Your copy should start at the line with "4Connect 4-690825" and end at the line with "Política Nacional" in the data below. Transcribe only those lines, exactly, pictures excluded.

### Provided entries
========================
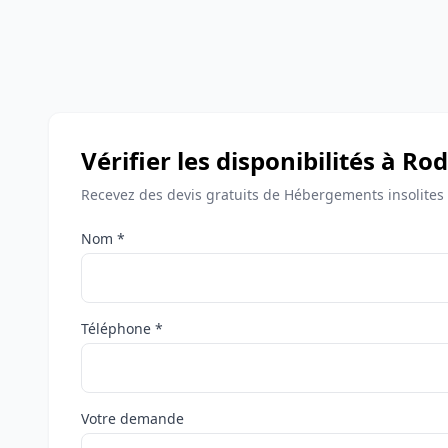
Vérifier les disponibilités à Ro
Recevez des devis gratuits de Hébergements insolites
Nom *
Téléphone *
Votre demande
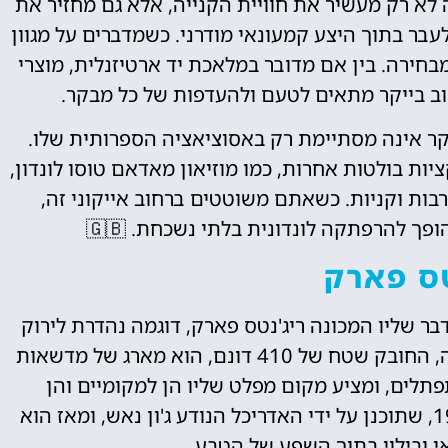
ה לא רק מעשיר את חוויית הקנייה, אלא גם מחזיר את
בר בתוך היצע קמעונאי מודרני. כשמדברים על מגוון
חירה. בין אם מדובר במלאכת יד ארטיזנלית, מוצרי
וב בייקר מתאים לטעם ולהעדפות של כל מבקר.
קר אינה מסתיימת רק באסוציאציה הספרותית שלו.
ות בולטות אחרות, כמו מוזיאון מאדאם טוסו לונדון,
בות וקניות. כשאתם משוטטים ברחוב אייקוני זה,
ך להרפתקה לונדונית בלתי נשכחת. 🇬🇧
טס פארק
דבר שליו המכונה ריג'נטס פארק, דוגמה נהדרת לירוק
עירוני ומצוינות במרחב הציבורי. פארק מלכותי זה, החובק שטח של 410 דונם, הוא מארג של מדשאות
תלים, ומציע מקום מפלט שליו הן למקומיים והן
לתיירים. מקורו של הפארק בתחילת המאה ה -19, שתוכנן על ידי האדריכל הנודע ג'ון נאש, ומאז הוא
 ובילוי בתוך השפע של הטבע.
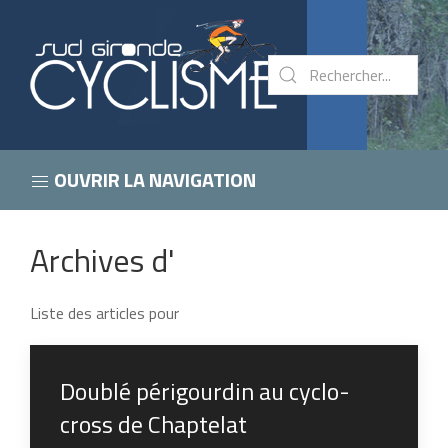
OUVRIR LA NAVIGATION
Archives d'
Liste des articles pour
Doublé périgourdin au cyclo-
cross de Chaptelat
========================
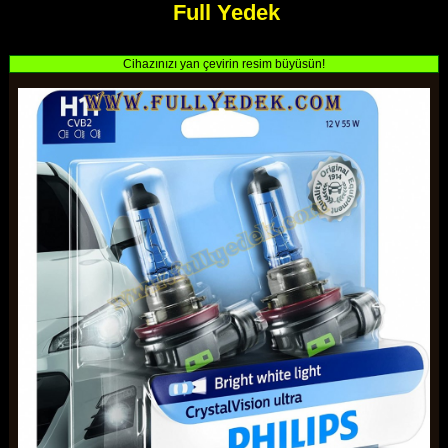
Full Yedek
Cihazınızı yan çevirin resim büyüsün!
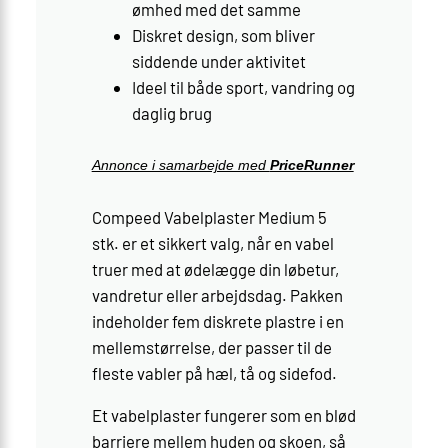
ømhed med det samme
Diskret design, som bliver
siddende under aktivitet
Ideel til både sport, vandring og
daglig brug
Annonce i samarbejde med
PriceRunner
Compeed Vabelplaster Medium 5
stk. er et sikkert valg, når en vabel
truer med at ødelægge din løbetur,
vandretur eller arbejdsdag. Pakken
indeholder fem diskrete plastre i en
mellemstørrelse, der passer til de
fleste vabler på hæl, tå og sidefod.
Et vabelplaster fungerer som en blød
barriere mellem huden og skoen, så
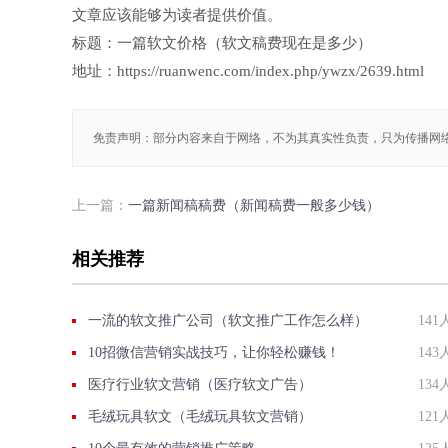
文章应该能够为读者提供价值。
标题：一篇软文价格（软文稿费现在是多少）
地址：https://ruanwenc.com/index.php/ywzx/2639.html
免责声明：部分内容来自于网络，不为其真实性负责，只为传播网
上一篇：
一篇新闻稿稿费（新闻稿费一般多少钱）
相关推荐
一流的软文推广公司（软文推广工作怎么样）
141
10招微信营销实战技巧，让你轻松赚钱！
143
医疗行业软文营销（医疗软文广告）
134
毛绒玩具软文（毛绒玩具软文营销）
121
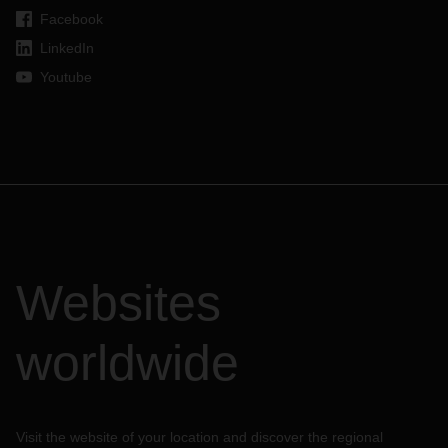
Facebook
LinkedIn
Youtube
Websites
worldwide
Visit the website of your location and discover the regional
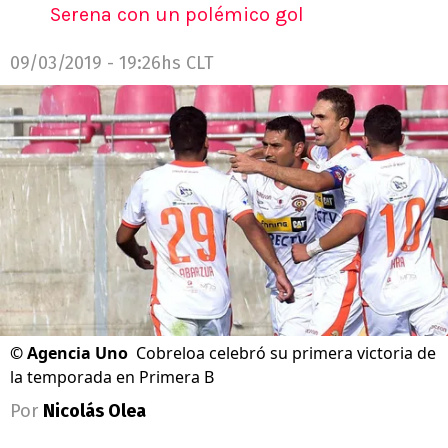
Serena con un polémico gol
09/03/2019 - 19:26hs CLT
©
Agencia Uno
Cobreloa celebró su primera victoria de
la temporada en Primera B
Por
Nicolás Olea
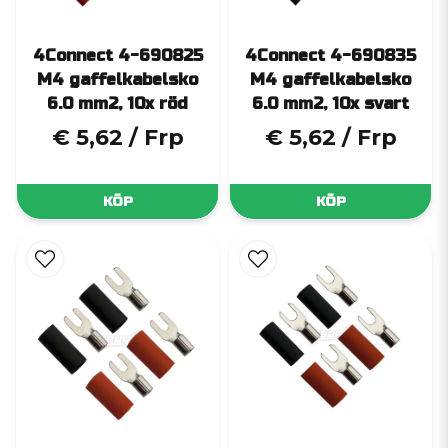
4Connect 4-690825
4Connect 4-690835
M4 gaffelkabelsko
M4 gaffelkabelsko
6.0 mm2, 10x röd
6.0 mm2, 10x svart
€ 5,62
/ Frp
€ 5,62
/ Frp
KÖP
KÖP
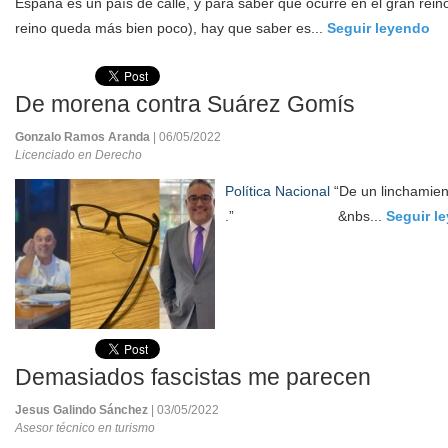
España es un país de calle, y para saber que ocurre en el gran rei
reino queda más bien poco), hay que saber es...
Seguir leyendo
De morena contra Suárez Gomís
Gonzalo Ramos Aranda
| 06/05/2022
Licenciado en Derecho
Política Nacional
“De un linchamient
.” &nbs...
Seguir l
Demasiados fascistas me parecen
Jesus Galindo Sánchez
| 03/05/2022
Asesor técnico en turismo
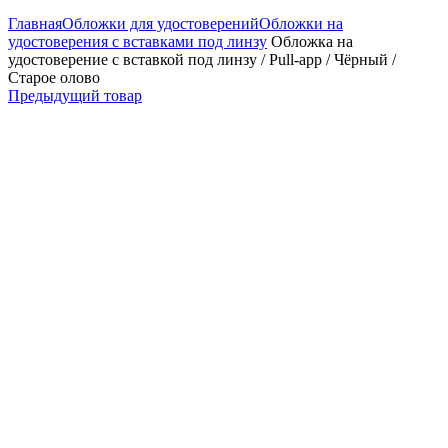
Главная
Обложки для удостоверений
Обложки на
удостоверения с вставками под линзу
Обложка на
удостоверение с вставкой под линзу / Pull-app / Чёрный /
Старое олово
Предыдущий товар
========================
### Solution to this problem
4Connect 4-690825
4Connect 4-690835
M4 gaffelkabelsko
M4 gaffelkabelsko
6.0 mm2, 10x röd
6.0 mm2, 10x svart
€ 5,62
/ Frp
€ 5,62
/ Frp
KÖP
KÖP
España es un país de calle, y para saber que ocurre en el gran rei
reino queda más bien poco), hay que saber es...
Seguir leyendo
De morena contra Suárez Gomís
Gonzalo Ramos Aranda
| 06/05/2022
Licenciado en Derecho
Política Nacional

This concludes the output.